Faced with defeat in the courts, King Hassan II of Morocco began the Green March on Western Sahara, sending 350,000 civilians and military personnel to invade and colonize the Saharan territory.

Expelled from their territory since 1975, the Sahrawis depend on humanitarian aid to live in the refugee camps erected in the region of the city of Tindouf, Algeria. Photo: Michele de Mello / Brasil de Fato

New attacks

The 16th Congress of the Polisario Front took place from January 13 to 20 in Dajla, one of the five Sahrawi refugee camps set up in the city of Tindouf, Algeria, under the slogan “intensify the armed struggle to expel the invader and achieve sovereignty.”

The approved policy took effect on the same day as the Congress adjourned. On January 20, the Sahrawi Popular Liberation Army (PLAE) reported that it bombarded Moroccan forces in the Al Mahbas region of Western Sahara. 

The Popular Front for the Liberation of Saguía el Hamra and Gold River (Polisario) was created in 1973, inspired by the Non Aligned Movement (NAM). Their goal was to unify Sahrawi political movements and parties into a single political instrument around the struggle for independence from Spain.

Proclaiming the Sahrawi Arab Democratic Republic on February 27, 1976, the Front installed a government-in-exile in the town of Tindouf in Algeria near the border with Mauritania and Western Sahara.

About 1/3 of the delegates of the 16th Congress of the Polisario Front were soldiers of the Sahrawi Liberation Army. Photo: Michele de Mello / Brasil de Fato

Already in the opening speech of the 16th Congress, held last week, SADR President Brahim Ghali made it clear that the priority for the next one is to strengthen the Army, reiterating that the Sahrawis are committed to peace, but war has been imposed on them.

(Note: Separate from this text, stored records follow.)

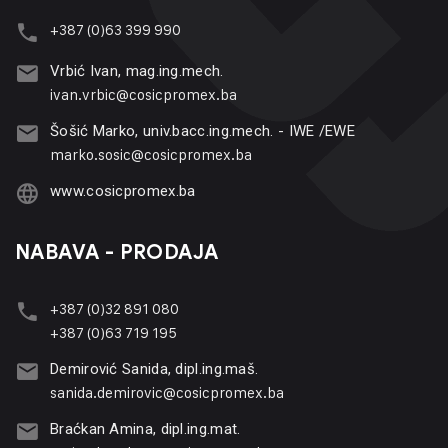
+387 (0)63 399 990
Vrbić Ivan, mag.ing.mech.
ivan.vrbic@cosicpromex.ba
Šošić Marko, univ.bacc.ing.mech. - IWE /EWE
marko.sosic@cosicpromex.ba
www.cosicpromex.ba
NABAVA - PRODAJA
+387 (0)32 891 080
+387 (0)63 719 195
Demirović Sanida, dipl.ing.maš.
sanida.demirovic@cosicpromex.ba
Braćkan Amina, dipl.ing.mat.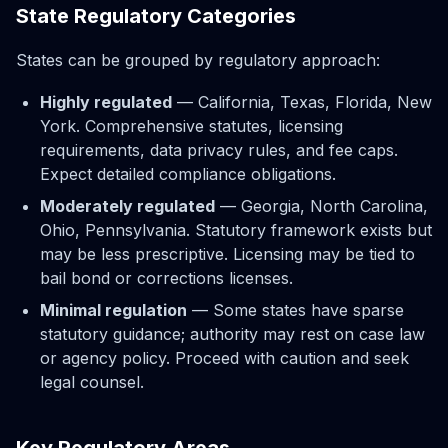
State Regulatory Categories
States can be grouped by regulatory approach:
Highly regulated
— California, Texas, Florida, New
York. Comprehensive statutes, licensing
requirements, data privacy rules, and fee caps.
Expect detailed compliance obligations.
Moderately regulated
— Georgia, North Carolina,
Ohio, Pennsylvania. Statutory framework exists but
may be less prescriptive. Licensing may be tied to
bail bond or corrections licenses.
Minimal regulation
— Some states have sparse
statutory guidance; authority may rest on case law
or agency policy. Proceed with caution and seek
legal counsel.
Key Regulatory Areas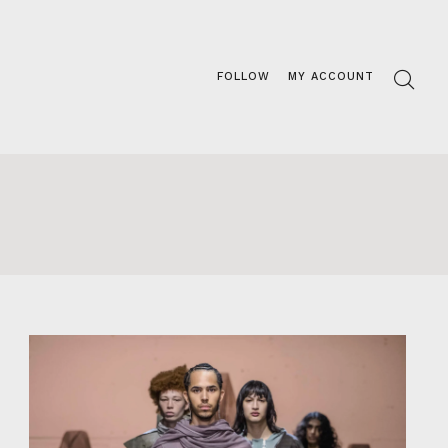
FOLLOW
MY ACCOUNT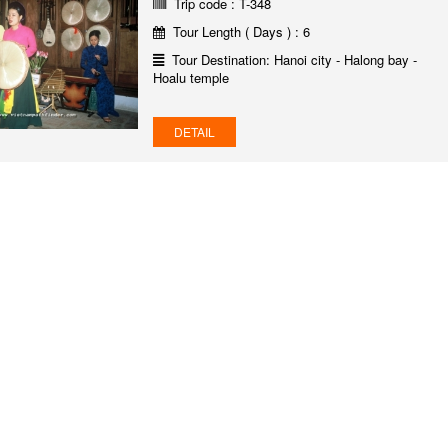
Trip code : T-348
Tour Length ( Days ) : 6
Tour Destination: Hanoi city - Halong bay -
Hoalu temple
DETAIL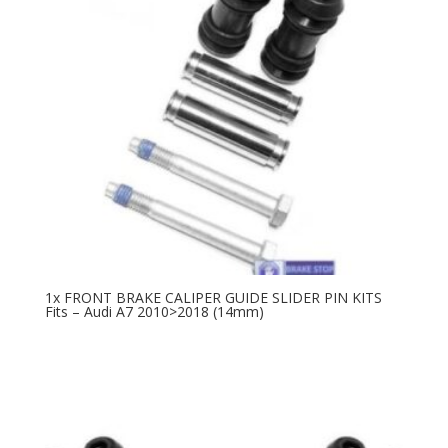
1x FRONT BRAKE CALIPER GUIDE SLIDER PIN KITS
Fits – Audi A7 2010>2018 (14mm)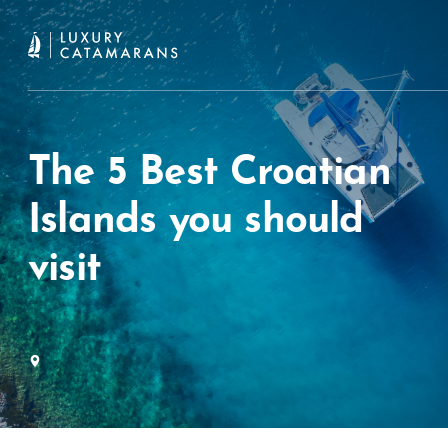
The 5 Best Croatian
Islands you should
visit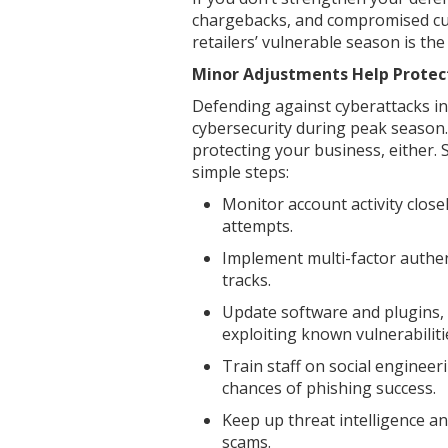
chargebacks, and compromised cus
retailers’ vulnerable season is the
Minor Adjustments Help Protec
Defending against cyberattacks in r
cybersecurity during peak season.
protecting your business, either. 
simple steps:
Monitor account activity close
attempts.
Implement multi-factor authent
tracks.
Update software and plugins,
exploiting known vulnerabiliti
Train staff on social engineer
chances of phishing success.
Keep up threat intelligence a
scams.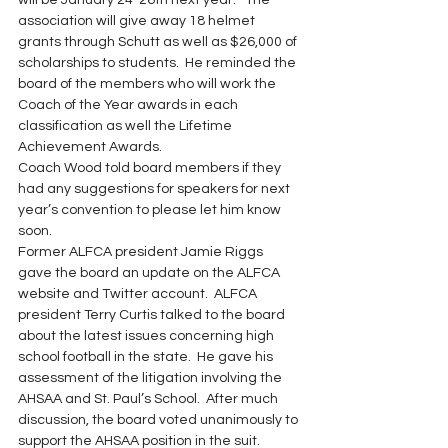
will be January 24-26th next year.   The 
association will give away 18 helmet 
grants through Schutt as well as $26,000 of 
scholarships to students.  He reminded the 
board of the members who will work the 
Coach of the Year awards in each 
classification as well the Lifetime 
Achievement Awards.
Coach Wood told board members if they 
had any suggestions for speakers for next 
year’s convention to please let him know 
soon.
Former ALFCA president Jamie Riggs 
gave the board an update on the ALFCA 
website and Twitter account.  ALFCA 
president Terry Curtis talked to the board 
about the latest issues concerning high 
school football in the state.  He gave his 
assessment of the litigation involving the 
AHSAA and St. Paul’s School.  After much 
discussion, the board voted unanimously to 
support the AHSAA position in the suit.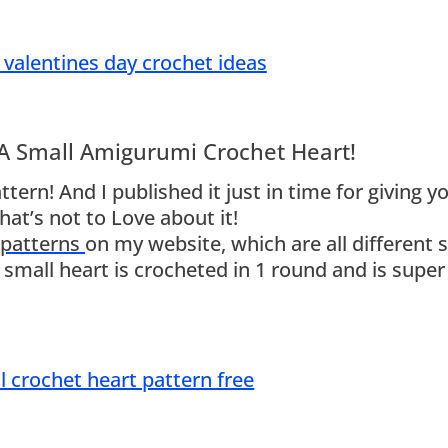
 A Small Amigurumi Crochet Heart!
tern! And I published it just in time for giving y
at’s not to Love about it!
 patterns
on my website, which are all different s
s small heart is crocheted in 1 round and is super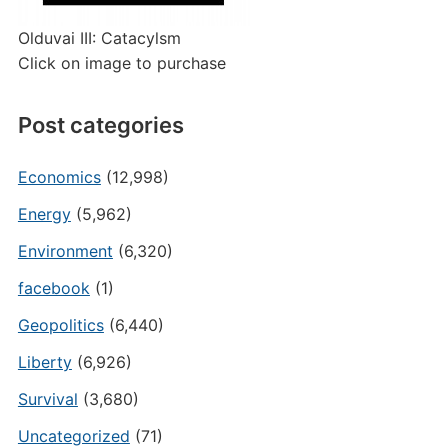
Olduvai III: Catacylsm
Click on image to purchase
Post categories
Economics
(12,998)
Energy
(5,962)
Environment
(6,320)
facebook
(1)
Geopolitics
(6,440)
Liberty
(6,926)
Survival
(3,680)
Uncategorized
(71)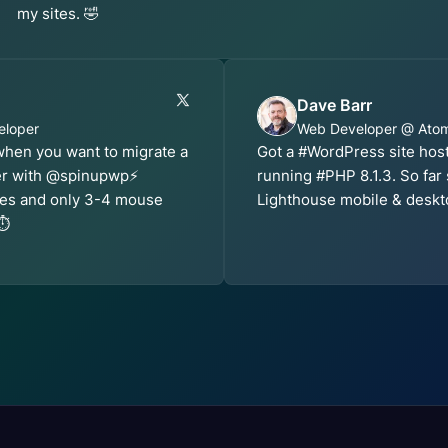
my sites. 🤣
Dave Barr
eloper
Web Developer @ Ato
 when you want to migrate a
Got a #WordPress site ho
er with @spinupwp⚡️
running #PHP 8.1.3. So far
utes and only 3-4 mouse
Lighthouse mobile & deskt
⏱️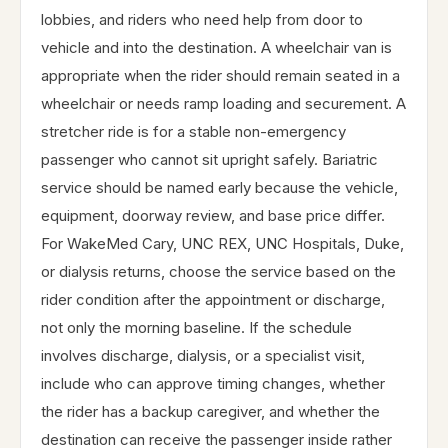
lobbies, and riders who need help from door to
vehicle and into the destination. A wheelchair van is
appropriate when the rider should remain seated in a
wheelchair or needs ramp loading and securement. A
stretcher ride is for a stable non-emergency
passenger who cannot sit upright safely. Bariatric
service should be named early because the vehicle,
equipment, doorway review, and base price differ.
For WakeMed Cary, UNC REX, UNC Hospitals, Duke,
or dialysis returns, choose the service based on the
rider condition after the appointment or discharge,
not only the morning baseline. If the schedule
involves discharge, dialysis, or a specialist visit,
include who can approve timing changes, whether
the rider has a backup caregiver, and whether the
destination can receive the passenger inside rather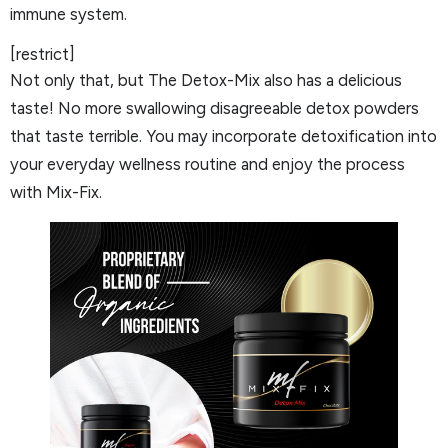
immune system.
[restrict]
Not only that, but The Detox-Mix also has a delicious
taste! No more swallowing disagreeable detox powders
that taste terrible. You may incorporate detoxification into
your everyday wellness routine and enjoy the process
with Mix-Fix.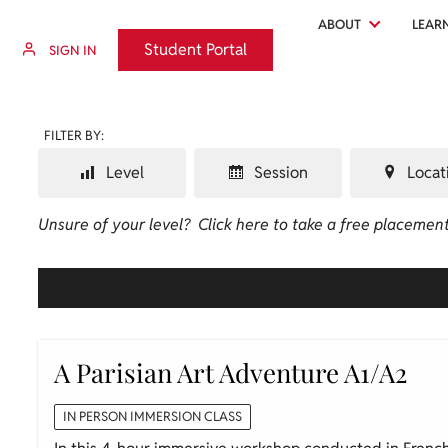
ABOUT
LEAR
Student Portal
Student Portal
SIGN IN
FILTER BY:
Level
Session
Locat
Unsure of your level?
Click here to take a free placement
A Parisian Art Adventure A1/A2
IN PERSON IMMERSION CLASS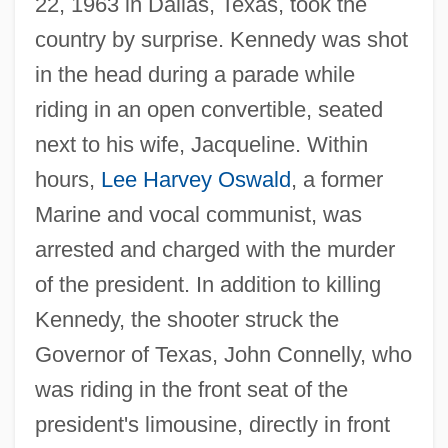
22, 1963 in Dallas, Texas, took the
country by surprise. Kennedy was shot
in the head during a parade while
riding in an open convertible, seated
next to his wife, Jacqueline. Within
hours,
Lee Harvey Oswald
, a former
Marine and vocal communist, was
arrested and charged with the murder
of the president. In addition to killing
Kennedy, the shooter struck the
Governor of Texas, John Connelly, who
was riding in the front seat of the
president's limousine, directly in front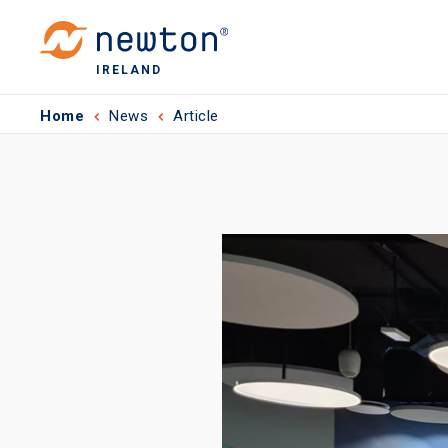
IRELAND
Home
News
Article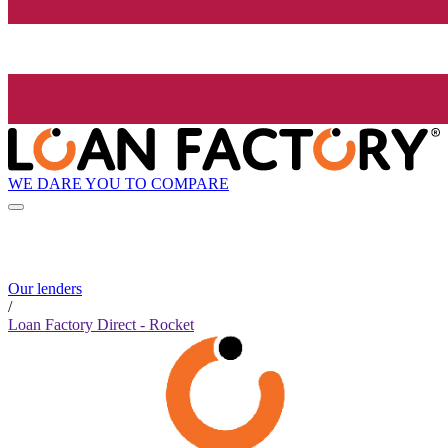
WE DARE YOU TO COMPARE
Our lenders
/
Loan Factory Direct - Rocket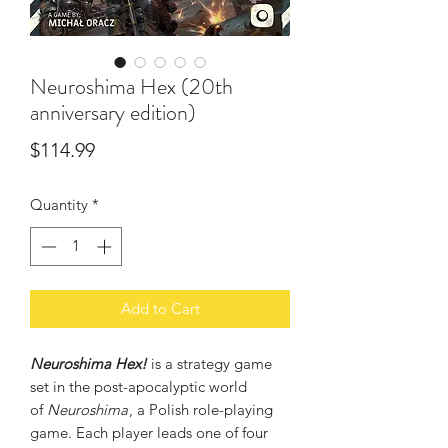
Neuroshima Hex (20th
anniversary edition)
Price
$114.99
Quantity
*
Add to Cart
Neuroshima Hex!
is a strategy game
set in the post-apocalyptic world
of
Neuroshima
, a Polish role-playing
game. Each player leads one of four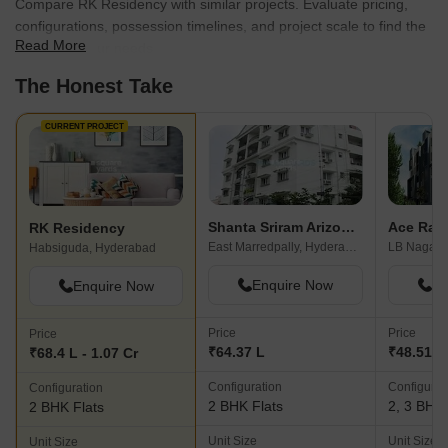
Compare RK Residency with similar projects. Evaluate pricing,
configurations, possession timelines, and project scale to find the
Read More
best fit for your needs.
The Honest Take
CURRENT PROJECT
Shanta Sriram Arizona Heights
Ace Ratn
RK Residency
East Marredpally, Hyderabad
LB Nagar,
Habsiguda, Hyderabad
Enquire Now
En
Enquire Now
Price
Price
Price
₹64.37 L
₹48.51 L 
₹68.4 L - 1.07 Cr
Configuration
Configurat
Configuration
2 BHK Flats
2, 3 BHK 
2 BHK Flats
Unit Size
Unit Size
Unit Size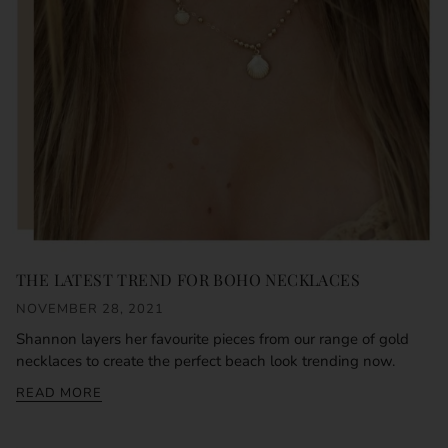
THE LATEST TREND FOR BOHO NECKLACES
NOVEMBER 28, 2021
Shannon layers her favourite pieces from our range of gold
necklaces to create the perfect beach look trending now.
READ MORE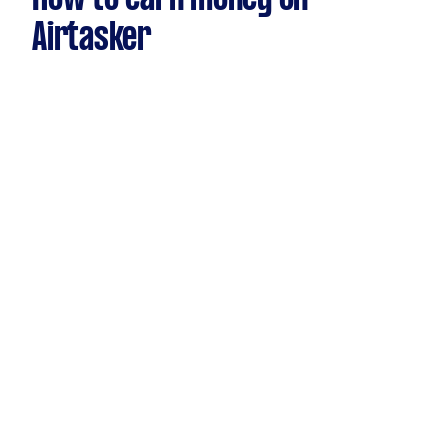
Airtasker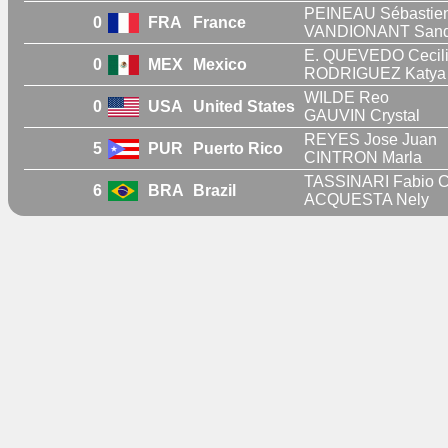
PEINEAU Sébastie
0
FRA
France
VANDIONANT Sand
E. QUEVEDO Cecil
0
MEX
Mexico
RODRIGUEZ Katya 
WILDE Reo
0
USA
United States
GAUVIN Crystal
REYES Jose Juan
5
PUR
Puerto Rico
CINTRON Marla
TASSINARI Fabio C
6
BRA
Brazil
ACQUESTA Nely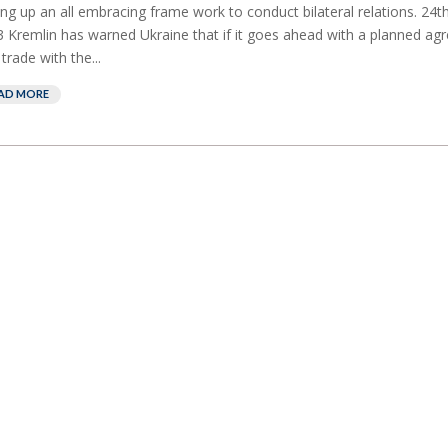
ing up an all embracing frame work to conduct bilateral relations. 24
 Kremlin has warned Ukraine that if it goes ahead with a planned a
 trade with the...
AD MORE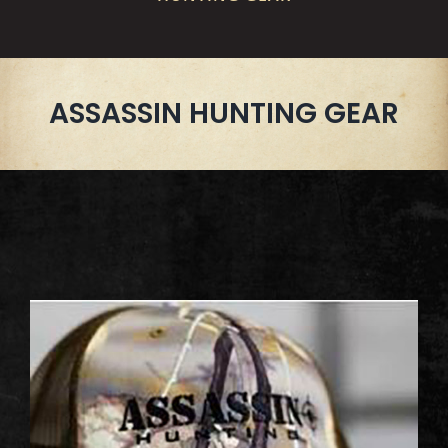
ASSASSIN HUNTING GEAR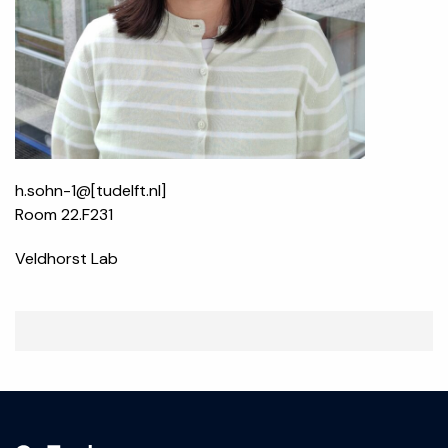
h.sohn-1@[tudelft.nl]
Room 22.F231
Veldhorst Lab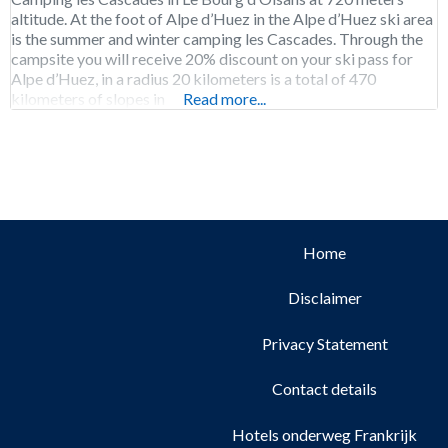
altitude. At the foot of Alpe d’Huez in the Alpe d’Huez ski area
is the summer and winter camping les Cascades. Through the
campsite you will receive 20% discount on your ski pass for
Alpe d’Huez, in a radius 20 kilometers is a total of 470
kilometers of slopes in
Read more...
Home
Disclaimer
Privacy Statement
Contact details
Hotels onderweg Frankrijk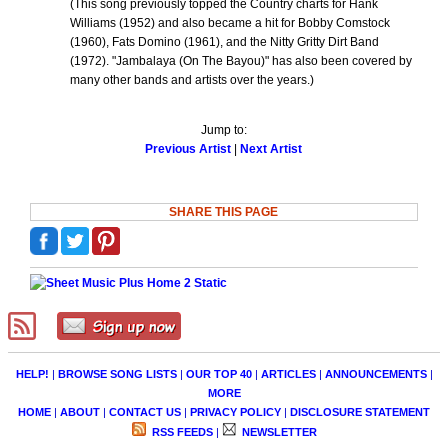
(This song previously topped the Country charts for Hank
Williams (1952) and also became a hit for Bobby Comstock
(1960), Fats Domino (1961), and the Nitty Gritty Dirt Band
(1972). "Jambalaya (On The Bayou)" has also been covered by
many other bands and artists over the years.)
Jump to:
Previous Artist
|
Next Artist
SHARE THIS PAGE
HELP!
|
BROWSE SONG LISTS
|
OUR TOP 40
|
ARTICLES
|
ANNOUNCEMENTS
|
MORE
HOME
|
ABOUT
|
CONTACT US
|
PRIVACY POLICY
|
DISCLOSURE STATEMENT
RSS FEEDS
|
NEWSLETTER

“The priority function is to strengthen the Sahrawi People’s Liberation Army, to give it the necessary human and material resources. The occupying power uses the most advanced weapons in the world to attack Sahrawi civilians and neighboring countries,” he stated on January 13, referring to the defense and intelligence cooperation between Morocco and Israel, with the Israeli spy software Pegasus. 

In addition, the Kingdom of Morocco has built, with advice from Tel Aviv, a 2,700 km wall, with bases every 2km, guarded by more than 150,000 Moroccan soldiers. There are about 10 million landmines all around the construction to repel any approach to the border. Every year Sahrawis are killed and maimed by exploding Moroccan landmines within the liberated territory zone.

While Morocco receives tacit support from the United States, France, and Israel, the Sahrawi Republic has military backing from Algeria, South Africa, and Iran.

Last Saturday, US Under Secretary of State for International Organizations Michele Sison visited Algeria and Morocco for the first time. In a statement, the US State Department said that one of the goals of Sison’s trip is to work for the inclusion of the two nations in the UN Human Rights Council, and to that end, made clear Washington’s support for the United Nations Peacekeeping Mission to Assist the Sahrawi People (MINUSRO). The United States has stated that it supports Morocco’s proposal for the resolution of the Sahrawi conflict.